# firstly i have to apologize (this is about my recovery)



## zedelghemkid (Feb 14, 2010)

For a while now i've felt bad for failing to do something I promised myself last year I would do. 
Like so many people before me (people who I learned about on this forum) I recovered greatly and got terrified of the idea of looking back at what happened to me; of the idea of returning to this forum and posting.

I said I'd post my recovery story as it developed but i guess life happened and overwhelmed me. To be more specific I had about a year of ups and downs. It was really random. I wasn't a very straight-forward line towards success. There was a lot of back-tracking and pits of the worst kind of despair that almost drove me to doing something very stupid. 
So when I say "life happened" what I mean is that, I had about a year of dp and then very very gradually all the minute and myriad symptoms started to leave. When that happened all I could think about was holding tight to each success and focusing on getting better. It's so weird and ironic that what saved me was this auto-pilot recovery instinct. That instinct saved me from the destructive misery that came from feeling like my life was on auto-pilot.

I cannot express just how much sympathy and hope I feel for so many of you. To be practical I guess I can explain to you what I feel helped me. Last year in the depths of real sadness I was planning a holiday with my friends to America. In fact actually my friends were mostly planning it, whilst I nodded and faked smiles and hoped with all my heart that by the time the holiday came I'd be fixed so that I could have this rebirth experience on holiday.

I kept my thoughts on reasons to stay alive and things in my life I would really look forward to doing when I got better. I'm a filmmaker and I have always had all these ideas that i've wanted to realise, so I held onto that dream. In addition there was the hope of being happy with friends and future lovers that I held onto.

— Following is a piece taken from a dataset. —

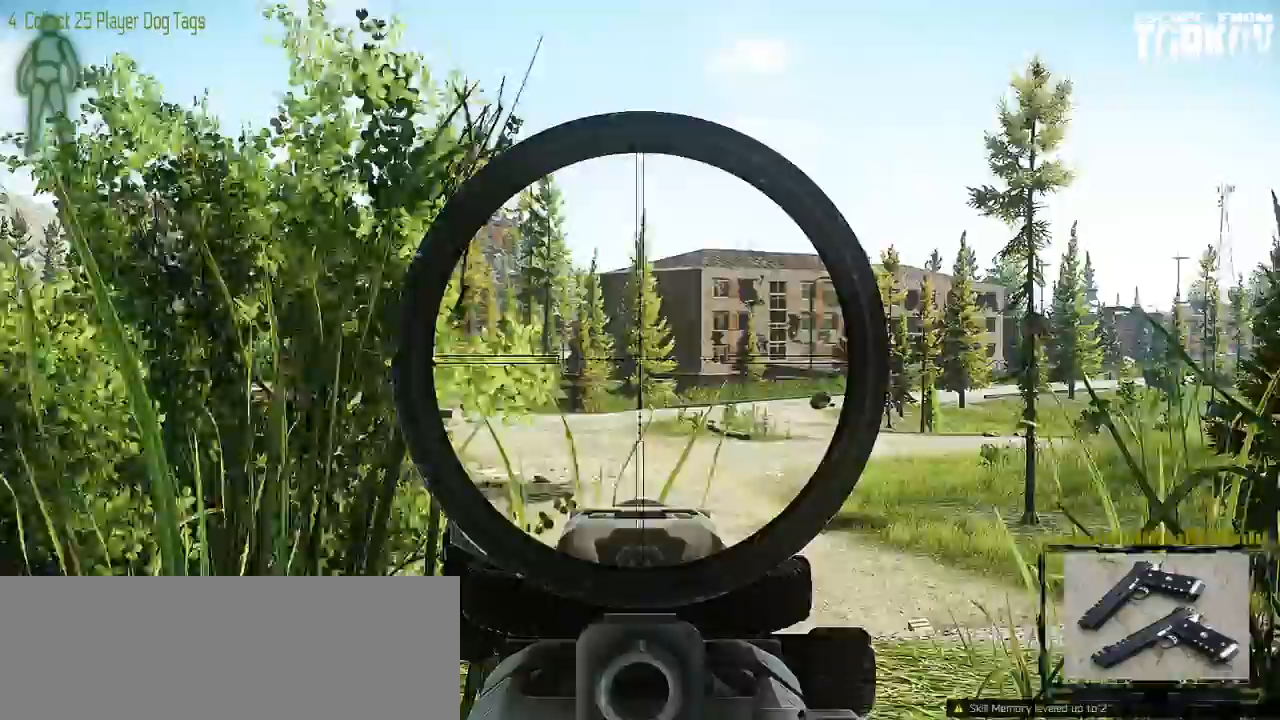
{"keys": ["caps_lock"], "mouse": [], "events": []}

When I got to San Francisco I was still really sick and I dragged myself through the experience, but (and this is a huge, monumental but) the change of scenery had an enormous impact on my mood. The fact that I didn't have to think about the fact that I dropped out of university and just being immersed in this brand new experience, it all just gave my mind room to breathe. Back home I felt like a prisoner in London, a prisoner in my neighbourhood, and most importantly a prisoner in my house. What slowly started to happen pretty much immediately in San francisco is that I stopped thinking about my symptoms as much and all I could think about was the epic journey from the west coast to the east coast. As the journey went on I actually, sincerely began smiling, laughing, having fun. My inner monologue instead of constantly regurgitating the same observations about how fake i felt, and how automatic my life felt, just started processing how much fun I was having. 
By the time I hit Chicago i was about 50 percent better. During my time in Chicago (I'll always remember this. Excuse my coming cheesy anecdote)I felt so much freer than before, I started indulging in music, film and my personal life more and more. I began to think about so much I was looking forward to when I got back home; specifically going back to art school and doing a film course i'd gotten into before I left. 
Then one night when I was coming back from a really mediocre night in wicker park where me and my friends failed to find any decent clubs, I was walking (MILES!) back home and I started humming arcade fire's song "The Suburbs" and it just stuck in my head. At that point it felt like a cloud had lifted over me; I suddenly realized that I owned my inner monologue again. The only observations my mind was making, were about how fine i felt and how (despite the mediocre night)great it felt to be alive and hell to just breathe.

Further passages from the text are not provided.